GILLETTE — As much of the globe is focused on reducing humanity’s carbon footprint on the planet, Wyoming wants to expand its carbon research influence by innovating ways to capture and reuse waste carbon dioxide.
That was part of the message gleaned from a field hearing of the U.S. Senate Committee on the Environment and Public Works at the Integrated Test Center on Wednesday morning.
Chaired by U.S. Sen. John Barrasso, R-Wyoming, the field hearing at the ITC, located next to the Dry Fork Station power plant about 10 miles north of Gillette, heard testimony from a trio of carbon energy experts.
Capturing CO2 and finding ways to turn the harmful greenhouse gas into valuable carbon-based products has been a top priority for the Cowboy State for going on a decade. Now it’s time for the federal government to get behind carbon research in a way that allows for continued use of the Powder River Basin’s cheap and abundant coal resource, Barrasso said.
“Today we will discuss Wyoming’s leadership in using and storing carbon dioxide emissions,” he said to open the hearing.
That’s what the ITC does, along with other carbon capture and research initiatives located near the power plant and in Campbell County, he said.
“Just outside these doors is a world-class facility where research is underway to study how we can create commercial value from carbon dioxide that would otherwise just go up into the air,” Barrasso said. “The Integrated Test Center hosts research that will create new markets and new jobs in Wyoming.”
As attendees at Wednesday’s field hearing filed into the ITC office, they walked past one of five NRG COSIA Carbon XPrize finalist teams. The CO2Concrete team based out of the University of California Los Angeles is attempting to prove its process to create a lighter, stronger concrete from waste CO2. A stash of concrete building material made with the team’s process sat next to its modular research facility that’s tied into flue gas provided by the power plant.
Testifying about the impact of turning a harmful waste product into a valuable asset, Carbon XPrize Executive Director Marcius Extavour said his organization has helped spark interest in private-public partnerships by incentivizing successful research.

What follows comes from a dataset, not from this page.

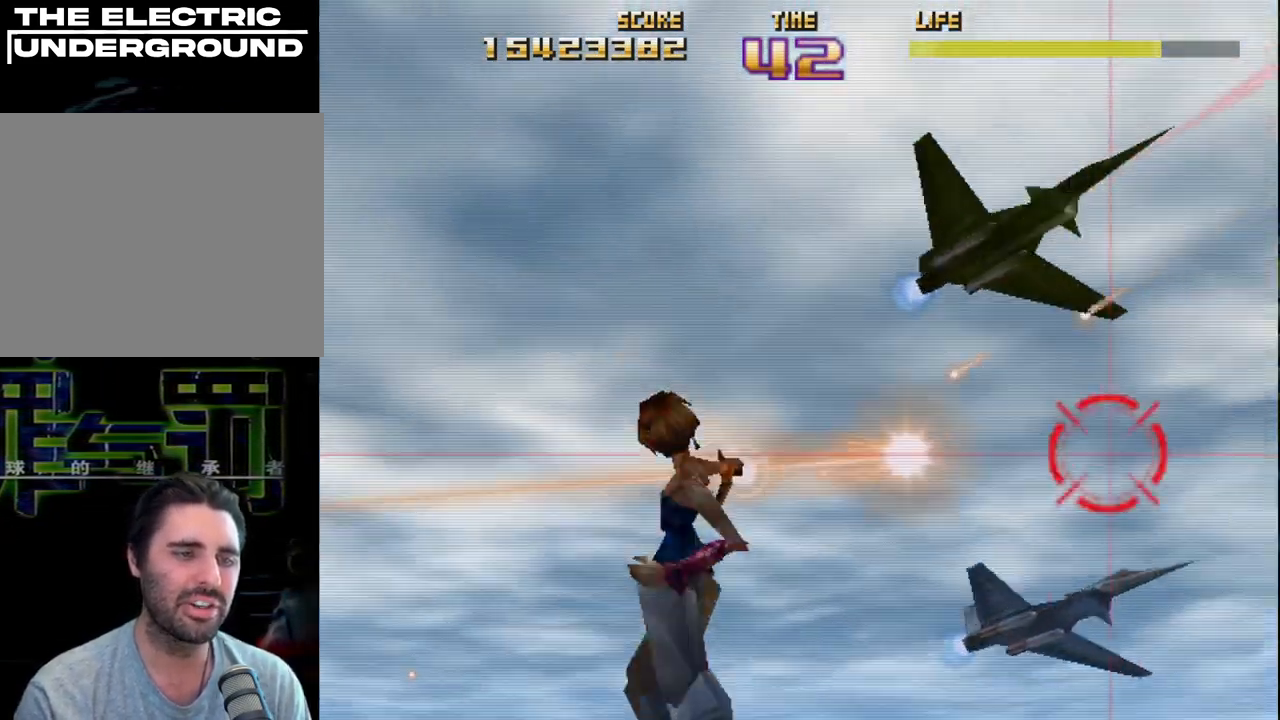
{"buttons": ["R2"], "left_stick": "down-left", "events": [[83, "left_stick", "left"], [200, "left_stick", "down-right"], [317, "left_stick", "down-left"]]}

The XPrize has a prize pool of $20 million that will be distributed to teams that show the most promise in capturing and turning CO2 into valuable products.
It’s a huge undertaking, and one that will require time and rewiring the thinking of many who consider carbon dioxide as only an environmental enemy.
“Carbon Dioxide is usually thought of as a colorless, odorless and relatively inert gas, a pollutant or a greenhouse gas,” Extavour said. “However, it is not usually thought of as a valuable resource. In fact, it is.”
Pointing out that the global economy already is “fundamentally reliant on carbon-based materials,” a logical extension is to find ways of using CO2 as feedstock for making those products, he said.
And the potential is off the chart, he said.
“This can actually create business opportunities out of reducing the carbon intensity of our energy and industrial sectors,” he said. “The challenge is making the technology efficient enough and making materials that are valuable enough to be able to attract capital, drive down costs and support scale-up and deployment.
“Innovation is the key that unlocks this puzzle.”
The first company on the ground at the ITC was TDA Research Inc., which moved its carbon capture test plant to the site last year. In January, TDA began testing its CO2 capture process, but had to shut down because of the COVID-19 pandemic, said David Gribble, the company’s senior scientist.
“Now we’re sort of feeling the waters out and figuring out how to get back (to operation), like most people,” Gribble said after the hearing.
Not part of the XPrize competition, TDA is a Wheat Ridge, Colorado-based company that develops carbon capture and reuse technologies.
“I’m probably in a unique position in that I’ve tested in probably every place mentioned here today,” he said.
While TDA has tested various technologies at research facilities around the globe, the ITC offers something the rest can’t, Gribble said.
“It’s really hard to beat proximity,” he said. “It’s so much easier to get here than to anywhere else. This is great.”
Although not a member of the committee, U.S. Sen. Mike Enzi, R-Wyoming, helped question the witnesses while giving a little testimony of his own in encouraging more federal focus on carbon and Wyoming’s leadership in developing CO2 research.
“I used to be mayor here (Gillette), and the (motto) for the city is The Energy Capital of the Nation,” Enzi said. “And that’s because in this county, we have more Btus of energy than Saudi Arabia has. We can utilize that or pass it over.”
He told a story about how several years ago, General Electric considered doing a project in Wyoming, but canceled.
“We got ahold of them to find out why, and they said, with this emphasis, ‘We’re actualizing criminalizing coal, so who would we sell our technology to?’” Enzi said. “I’m glad we have this team of people across the United States, across Wyoming, to ‘decriminalize’ coal and show that it’s essential in a lot of different ways in our lives.”